INTM205060 - Controlled Foreign Companies: exemptions - Exempt Activities Test ('EAT')
Main business
There is no statutory definition of the term 'main business'. It
is a question of fact which of a controlled foreign company’s
activities constitutes its main business. In most cases the
position will be clear but in cases of doubt the factors to be
considered include the levels of turnover, the amounts of capital
investment and the levels of profitability of the company’s
various activities. Companies can apply for clearance to remove any
doubt (see
INTM214120 to
INTM214150). In some cases it may be
necessary to look at more than one year where the matter is
marginal.
Where a company carries on a single trade, that will
normally be its main business. Where it carries on more than one
trade, the main business is likely to be the trade which generates
the highest turnover and profits. There will, however, be companies
with trading income whose main business may nevertheless be
investment of funds. Such companies are likely to be characterised
by investment income in excess of their trading profits or
investments with a value in excess of the assets employed in the
trade.

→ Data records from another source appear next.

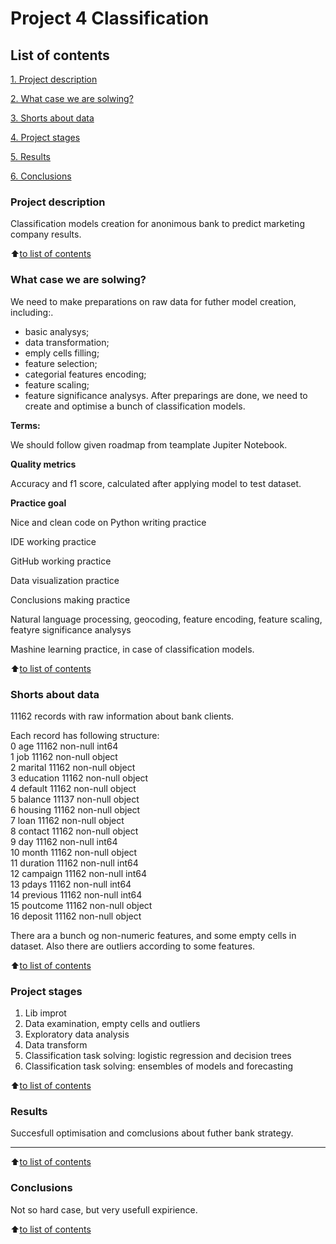 # Project 4 Classification

## List of contents

[1. Project description](https://github.com/Nokachishikime/sf_data_science/tree/main/Project_4_Classification/README.md#Project-description)

[2. What case we are solwing?](https://github.com/Nokachishikime/sf_data_science/tree/main/Project_4_Classification/README.md#What-case-we-are-solwing)

[3. Shorts about data](https://github.com/Nokachishikime/sf_data_science/tree/main/Project_4_Classification/README.md#Shorts-about-data)

[4. Project stages](https://github.com/Nokachishikime/sf_data_science/tree/main/Project_4_Classification/README.md#Project-stages)

[5. Results](https://github.com/Nokachishikime/sf_data_science/tree/main/Project_4_Classification/README.md#Results)

[6. Conclusions](https://github.com/Nokachishikime/sf_data_science/tree/main/Project_4_Classification/README.md#Conclusions)


### Project description
Classification models creation for anonimous bank to predict marketing company results.

:arrow_up:[to list of contents](https://github.com/Nokachishikime/sf_data_science/tree/main/Project_4_Classification/README.md#List-of-contents)

### What case we are solwing?
We need to make preparations on raw data for futher model creation, including:.   
- basic analysys;
- data transformation;
- emply cells filling;
- feature selection; 
- categorial features encoding;
- feature scaling;
- feature significance analysys.
After preparings are done, we need to create and optimise a bunch of classification models.

**Terms:**

We should follow given roadmap from teamplate Jupiter Notebook.

**Quality metrics**

Accuracy and f1 score, calculated after applying model to test dataset.

**Practice goal**

Nice and clean code on Python writing practice

IDE working practice

GitHub working practice

Data visualization practice

Conclusions making practice

Natural language processing, geocoding, feature encoding, feature scaling, featyre significance analysys

Mashine learning practice, in case of classification models.

:arrow_up:[to list of contents](https://github.com/Nokachishikime/sf_data_science/tree/main/Project_4_Classification/README.md#List-of-contents)

### Shorts about data

11162 records with raw information about bank clients.   

Each record has following structure:      
 0   age        11162 non-null  int64    
 1   job        11162 non-null  object   
 2   marital    11162 non-null  object   
 3   education  11162 non-null  object   
 4   default    11162 non-null  object   
 5   balance    11137 non-null  object   
 6   housing    11162 non-null  object   
 7   loan       11162 non-null  object   
 8   contact    11162 non-null  object   
 9   day        11162 non-null  int64    
 10  month      11162 non-null  object   
 11  duration   11162 non-null  int64    
 12  campaign   11162 non-null  int64    
 13  pdays      11162 non-null  int64    
 14  previous   11162 non-null  int64    
 15  poutcome   11162 non-null  object   
 16  deposit    11162 non-null  object   

 There ara a bunch og non-numeric features, and some empty cells in dataset.
 Also there are outliers according to some features.

:arrow_up:[to list of contents](https://github.com/Nokachishikime/sf_data_science/tree/main/Project_4_Classification/README.md#List-of-contents)

### Project stages

1. Lib improt   
2. Data examination, empty cells and outliers   
3. Exploratory data analysis   
4. Data transform   
5. Classification task solving: logistic regression and decision trees
6. Classification task solving: ensembles of models and forecasting

:arrow_up:[to list of contents](https://github.com/Nokachishikime/sf_data_science/tree/main/Project_4_Classification/README.md#List-of-contents)

### Results

Succesfull optimisation and comclusions about futher bank strategy.   

---

:arrow_up:[to list of contents](https://github.com/Nokachishikime/sf_data_science/tree/main/Project_4_Classification/README.md#List-of-contents)

### Conclusions

Not so hard case, but very usefull expirience.

:arrow_up:[to list of contents](https://github.com/Nokachishikime/sf_data_science/tree/main/Project_4_Classification/README.md#List-of-contents)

The time devoted by employees to different activities is a
poor indication of the main business since investment income is by
its nature passive and less likely to absorb staff time than an
active trade.
Example
A company carries on a wholesaling business with 4 staff and
a turnover of £12 Million. It makes a 4% gross profit which,
after expenses, gives net profits of £400,000. It has also
invested £7 Million in long term bonds with an 8% yield. No
one individual spends all his time on the investment side of the
business. The main business is the investment of securities. The
net profit on both businesses is considered the better measure here
in deciding which is the main business.